The lines to copy are those in the listing below that contain the word "зростанням".

Given entries START

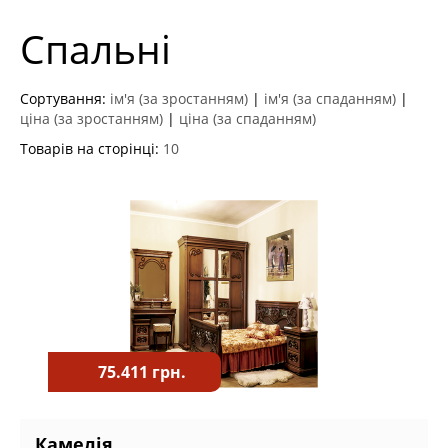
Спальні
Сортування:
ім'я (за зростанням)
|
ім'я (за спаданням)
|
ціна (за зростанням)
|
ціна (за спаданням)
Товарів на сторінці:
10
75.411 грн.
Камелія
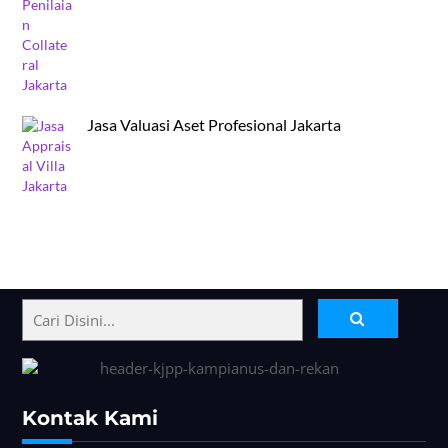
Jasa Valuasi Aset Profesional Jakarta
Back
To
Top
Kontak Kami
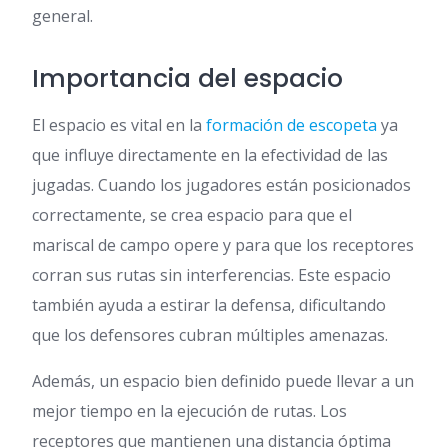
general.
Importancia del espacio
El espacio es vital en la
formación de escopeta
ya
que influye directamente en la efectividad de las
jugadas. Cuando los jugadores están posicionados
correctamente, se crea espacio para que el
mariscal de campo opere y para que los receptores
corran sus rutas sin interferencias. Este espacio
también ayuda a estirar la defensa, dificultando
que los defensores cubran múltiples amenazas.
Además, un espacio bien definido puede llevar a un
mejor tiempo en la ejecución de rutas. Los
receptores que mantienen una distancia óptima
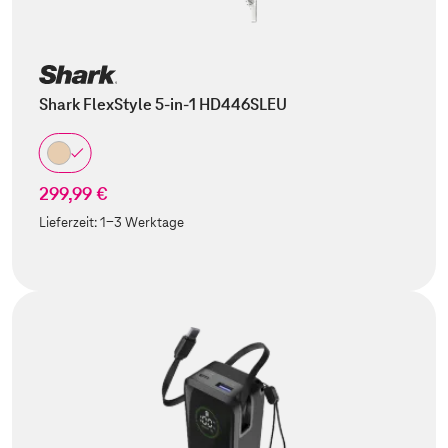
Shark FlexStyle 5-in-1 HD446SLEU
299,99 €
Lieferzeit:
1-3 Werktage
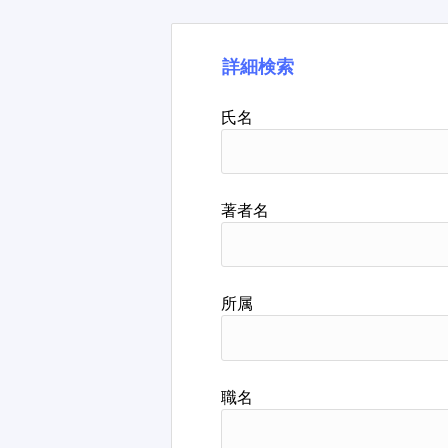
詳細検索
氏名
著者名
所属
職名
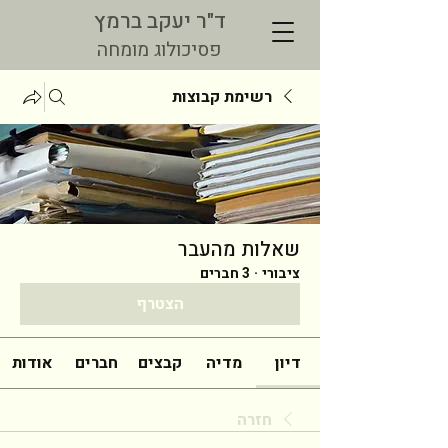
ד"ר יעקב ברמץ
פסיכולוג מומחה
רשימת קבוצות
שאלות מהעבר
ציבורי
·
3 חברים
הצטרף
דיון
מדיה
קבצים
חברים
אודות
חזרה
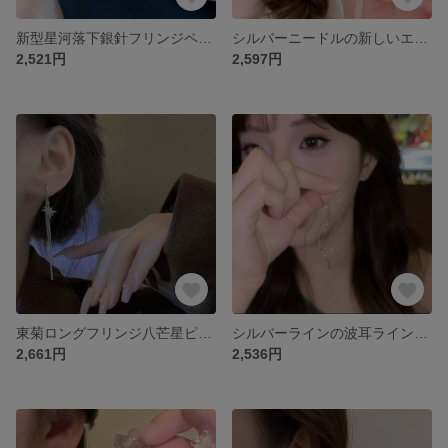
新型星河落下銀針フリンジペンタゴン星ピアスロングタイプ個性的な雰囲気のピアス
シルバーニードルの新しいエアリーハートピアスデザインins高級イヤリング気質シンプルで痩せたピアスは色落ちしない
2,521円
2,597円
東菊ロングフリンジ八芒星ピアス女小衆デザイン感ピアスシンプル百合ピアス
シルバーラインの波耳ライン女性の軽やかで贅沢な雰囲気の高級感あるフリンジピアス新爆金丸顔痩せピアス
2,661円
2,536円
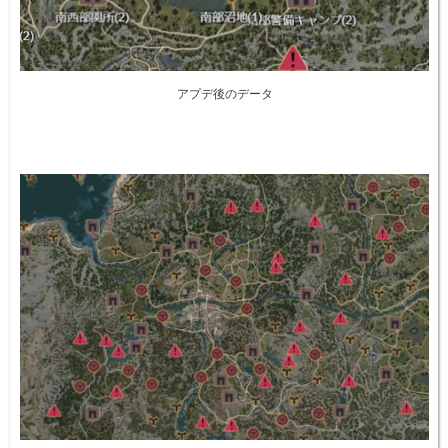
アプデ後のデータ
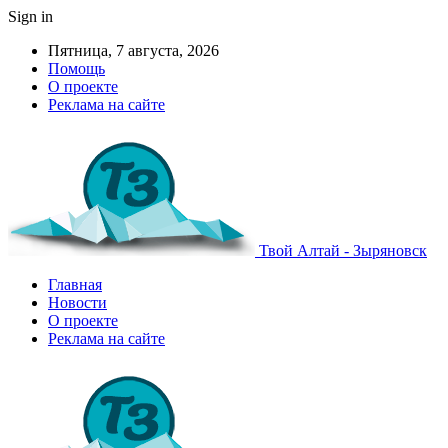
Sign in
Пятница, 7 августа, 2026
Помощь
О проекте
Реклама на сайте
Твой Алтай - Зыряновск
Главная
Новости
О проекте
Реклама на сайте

Given entries END
Given entries START

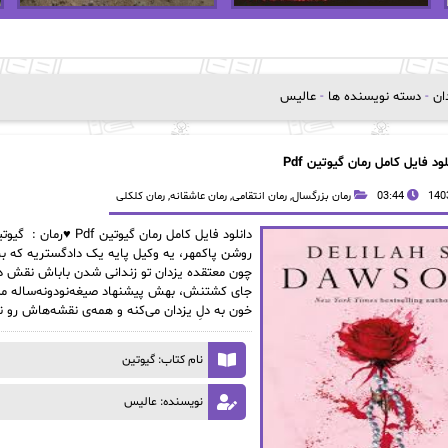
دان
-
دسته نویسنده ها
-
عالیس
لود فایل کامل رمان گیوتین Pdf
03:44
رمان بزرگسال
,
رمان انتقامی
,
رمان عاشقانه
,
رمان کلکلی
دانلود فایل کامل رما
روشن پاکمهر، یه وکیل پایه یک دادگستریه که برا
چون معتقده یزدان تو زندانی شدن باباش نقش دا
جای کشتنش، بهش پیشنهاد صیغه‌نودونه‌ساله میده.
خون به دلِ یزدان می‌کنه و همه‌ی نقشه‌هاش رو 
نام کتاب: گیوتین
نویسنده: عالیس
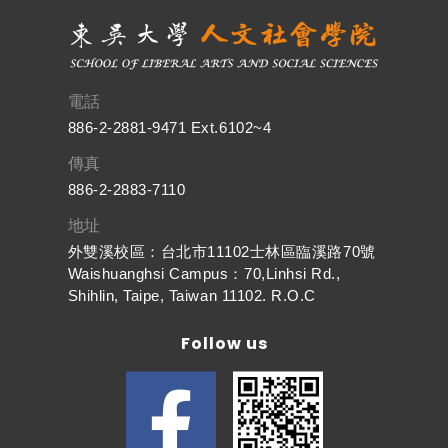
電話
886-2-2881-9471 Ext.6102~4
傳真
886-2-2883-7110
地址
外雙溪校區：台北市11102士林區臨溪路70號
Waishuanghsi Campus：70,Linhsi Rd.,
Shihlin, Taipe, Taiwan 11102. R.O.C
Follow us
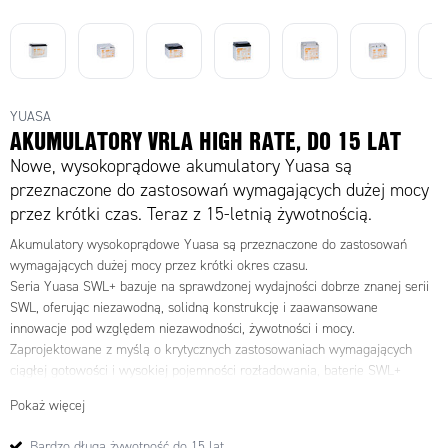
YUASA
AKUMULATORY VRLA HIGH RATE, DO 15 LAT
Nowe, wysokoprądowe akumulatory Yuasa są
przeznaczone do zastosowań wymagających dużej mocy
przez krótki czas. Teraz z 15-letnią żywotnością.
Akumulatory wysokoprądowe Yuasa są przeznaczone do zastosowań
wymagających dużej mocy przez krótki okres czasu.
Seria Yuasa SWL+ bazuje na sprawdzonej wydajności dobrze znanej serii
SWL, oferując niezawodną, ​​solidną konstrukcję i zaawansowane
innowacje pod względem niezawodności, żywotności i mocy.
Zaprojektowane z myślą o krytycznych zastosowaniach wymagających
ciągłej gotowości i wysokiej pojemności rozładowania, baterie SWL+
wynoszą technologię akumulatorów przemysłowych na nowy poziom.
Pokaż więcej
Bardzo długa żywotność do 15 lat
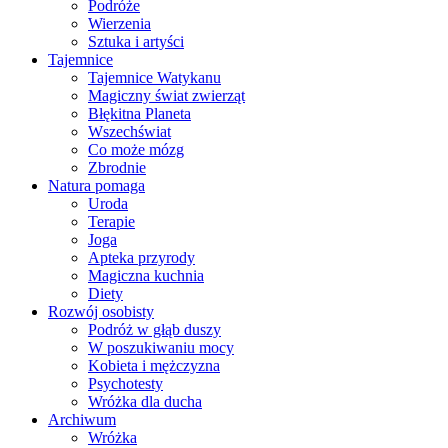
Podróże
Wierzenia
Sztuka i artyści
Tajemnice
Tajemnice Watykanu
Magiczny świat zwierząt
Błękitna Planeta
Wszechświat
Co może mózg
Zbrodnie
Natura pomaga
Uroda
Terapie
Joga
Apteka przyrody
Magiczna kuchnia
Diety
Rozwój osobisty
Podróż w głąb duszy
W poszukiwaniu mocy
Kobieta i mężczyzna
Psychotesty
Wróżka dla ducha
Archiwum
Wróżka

Given entries END

Expected answer >>
ім'я (за зростанням)
ціна (за зростанням)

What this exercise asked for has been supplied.